(Beginning of Text excerpt)

According to the Economic Survey, which was made public on Monday, India’s banks and financial industries did a fantastic job in FY24 of raising capital to support financial inclusion and economic growth.

“The government’s commitment to a healthy and stable banking sector is highlighted by double-digit and broad-based growth in bank credit, gross and net non-performing assets at multi-year lows, and improvement in bank asset quality,” the poll states.

The statement highlights that in FY24, primary capital markets contributed ₹10.9 lakh crore to capital formation, which is equivalent to around 29% of the gross fixed capital formation of private and public corporations in FY23.

According to the poll, the Indian stock market’s market capitalization has increased significantly, and its market capitalization to GDP ratio is currently the fifth-highest in the world.

It continues, “A target-based approach, market development, infrastructure strengthening, innovation and technology, last-mile delivery, consumer protection, and financial literacy and awareness have been the strategy for financial inclusion.”

It highlights how the nation’s financial inclusion policy has prioritized account utilization by boosting direct benefit transfer flows through these accounts and encouraging digital payments through the use of RuPay cards, UPI, and other services.

(End of Text excerpt)
(Beginning of Provided records)

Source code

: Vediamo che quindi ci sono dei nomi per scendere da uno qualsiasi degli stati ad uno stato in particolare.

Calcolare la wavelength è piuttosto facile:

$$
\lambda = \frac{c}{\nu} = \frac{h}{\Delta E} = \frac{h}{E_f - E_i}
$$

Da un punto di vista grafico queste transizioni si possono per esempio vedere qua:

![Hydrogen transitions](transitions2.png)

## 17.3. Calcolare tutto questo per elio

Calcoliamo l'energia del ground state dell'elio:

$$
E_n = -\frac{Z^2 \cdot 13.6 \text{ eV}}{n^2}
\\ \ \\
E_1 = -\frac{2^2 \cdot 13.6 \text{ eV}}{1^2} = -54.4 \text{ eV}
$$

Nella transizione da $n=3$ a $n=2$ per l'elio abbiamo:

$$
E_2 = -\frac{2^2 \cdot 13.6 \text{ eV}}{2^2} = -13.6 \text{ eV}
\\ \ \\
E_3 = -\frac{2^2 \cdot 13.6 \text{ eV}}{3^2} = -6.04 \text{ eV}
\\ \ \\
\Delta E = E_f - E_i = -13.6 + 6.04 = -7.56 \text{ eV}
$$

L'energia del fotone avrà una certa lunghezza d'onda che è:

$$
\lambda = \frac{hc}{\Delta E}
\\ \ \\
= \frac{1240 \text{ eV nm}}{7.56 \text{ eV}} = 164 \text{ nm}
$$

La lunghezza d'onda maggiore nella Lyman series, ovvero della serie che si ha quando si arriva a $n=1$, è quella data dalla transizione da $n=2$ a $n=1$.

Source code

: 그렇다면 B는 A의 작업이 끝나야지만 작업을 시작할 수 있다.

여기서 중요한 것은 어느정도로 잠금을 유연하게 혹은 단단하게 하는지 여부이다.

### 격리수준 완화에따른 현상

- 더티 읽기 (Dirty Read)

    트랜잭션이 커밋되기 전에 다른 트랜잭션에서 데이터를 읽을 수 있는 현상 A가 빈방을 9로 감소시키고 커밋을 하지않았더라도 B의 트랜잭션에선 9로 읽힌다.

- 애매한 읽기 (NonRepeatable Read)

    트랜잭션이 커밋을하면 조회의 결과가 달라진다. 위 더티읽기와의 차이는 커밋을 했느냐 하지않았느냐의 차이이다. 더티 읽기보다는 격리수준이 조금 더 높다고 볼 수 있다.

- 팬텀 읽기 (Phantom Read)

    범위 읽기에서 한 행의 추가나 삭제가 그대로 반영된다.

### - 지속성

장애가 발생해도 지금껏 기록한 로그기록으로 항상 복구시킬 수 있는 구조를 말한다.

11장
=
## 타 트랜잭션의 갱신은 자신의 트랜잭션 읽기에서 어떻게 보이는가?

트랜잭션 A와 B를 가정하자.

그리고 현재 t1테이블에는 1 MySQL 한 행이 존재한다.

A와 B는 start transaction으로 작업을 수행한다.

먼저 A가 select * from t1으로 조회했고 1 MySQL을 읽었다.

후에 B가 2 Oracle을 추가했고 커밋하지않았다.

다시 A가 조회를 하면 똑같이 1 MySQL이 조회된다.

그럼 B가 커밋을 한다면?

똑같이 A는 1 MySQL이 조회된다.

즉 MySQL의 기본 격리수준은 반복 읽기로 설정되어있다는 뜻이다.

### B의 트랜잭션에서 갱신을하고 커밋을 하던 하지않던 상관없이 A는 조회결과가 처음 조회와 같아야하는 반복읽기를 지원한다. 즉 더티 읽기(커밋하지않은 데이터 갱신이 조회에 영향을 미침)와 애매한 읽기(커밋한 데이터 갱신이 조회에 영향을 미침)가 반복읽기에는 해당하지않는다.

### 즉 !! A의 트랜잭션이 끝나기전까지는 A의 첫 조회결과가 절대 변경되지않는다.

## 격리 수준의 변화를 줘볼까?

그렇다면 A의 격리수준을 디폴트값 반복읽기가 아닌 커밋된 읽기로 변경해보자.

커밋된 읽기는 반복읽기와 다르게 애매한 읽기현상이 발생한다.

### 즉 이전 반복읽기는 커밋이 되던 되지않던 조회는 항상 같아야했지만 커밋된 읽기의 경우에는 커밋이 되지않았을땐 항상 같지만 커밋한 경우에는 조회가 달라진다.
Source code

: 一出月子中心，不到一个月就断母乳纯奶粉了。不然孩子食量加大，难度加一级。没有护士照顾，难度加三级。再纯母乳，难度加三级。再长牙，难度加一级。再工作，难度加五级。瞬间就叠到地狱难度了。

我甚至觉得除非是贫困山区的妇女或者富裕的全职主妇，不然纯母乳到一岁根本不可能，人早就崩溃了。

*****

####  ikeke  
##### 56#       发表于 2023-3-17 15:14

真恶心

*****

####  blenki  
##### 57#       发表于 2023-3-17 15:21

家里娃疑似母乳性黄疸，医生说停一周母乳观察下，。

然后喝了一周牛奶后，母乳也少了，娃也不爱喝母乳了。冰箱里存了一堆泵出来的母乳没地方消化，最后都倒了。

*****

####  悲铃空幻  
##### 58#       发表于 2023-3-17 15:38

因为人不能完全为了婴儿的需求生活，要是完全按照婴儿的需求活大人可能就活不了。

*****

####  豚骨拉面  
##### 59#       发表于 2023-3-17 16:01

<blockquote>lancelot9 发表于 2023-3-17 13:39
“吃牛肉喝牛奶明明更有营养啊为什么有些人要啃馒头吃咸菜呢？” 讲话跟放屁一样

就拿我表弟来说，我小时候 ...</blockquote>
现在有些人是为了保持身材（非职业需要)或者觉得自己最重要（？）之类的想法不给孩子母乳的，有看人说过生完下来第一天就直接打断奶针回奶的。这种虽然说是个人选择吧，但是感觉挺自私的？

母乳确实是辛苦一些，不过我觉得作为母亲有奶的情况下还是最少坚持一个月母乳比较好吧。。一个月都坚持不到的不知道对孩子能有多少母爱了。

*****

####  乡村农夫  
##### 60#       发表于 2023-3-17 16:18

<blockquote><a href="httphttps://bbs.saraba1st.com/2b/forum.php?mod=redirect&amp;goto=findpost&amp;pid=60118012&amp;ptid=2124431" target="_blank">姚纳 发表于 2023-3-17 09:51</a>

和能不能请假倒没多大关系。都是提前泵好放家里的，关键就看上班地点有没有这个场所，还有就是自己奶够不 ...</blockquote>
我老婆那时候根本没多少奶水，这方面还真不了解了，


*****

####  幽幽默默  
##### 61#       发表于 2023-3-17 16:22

(End of Provided records)

Job
Could you repeat the full text on India's banking and financial sector from the Economic Survey word for word?

Result below
According to the Economic Survey, which was made public on Monday, India’s banks and financial industries did a fantastic job in FY24 of raising capital to support financial inclusion and economic growth.

“The government’s commitment to a healthy and stable banking sector is highlighted by double-digit and broad-based growth in bank credit, gross and net non-performing assets at multi-year lows, and improvement in bank asset quality,” the poll states.

The statement highlights that in FY24, primary capital markets contributed ₹10.9 lakh crore to capital formation, which is equivalent to around 29% of the gross fixed capital formation of private and public corporations in FY23.

According to the poll, the Indian stock market’s market capitalization has increased significantly, and its market capitalization to GDP ratio is currently the fifth-highest in the world.

It continues, “A target-based approach, market development, infrastructure strengthening, innovation and technology, last-mile delivery, consumer protection, and financial literacy and awareness have been the strategy for financial inclusion.”

It highlights how the nation’s financial inclusion policy has prioritized account utilization by boosting direct benefit transfer flows through these accounts and encouraging digital payments through the use of RuPay cards, UPI, and other services.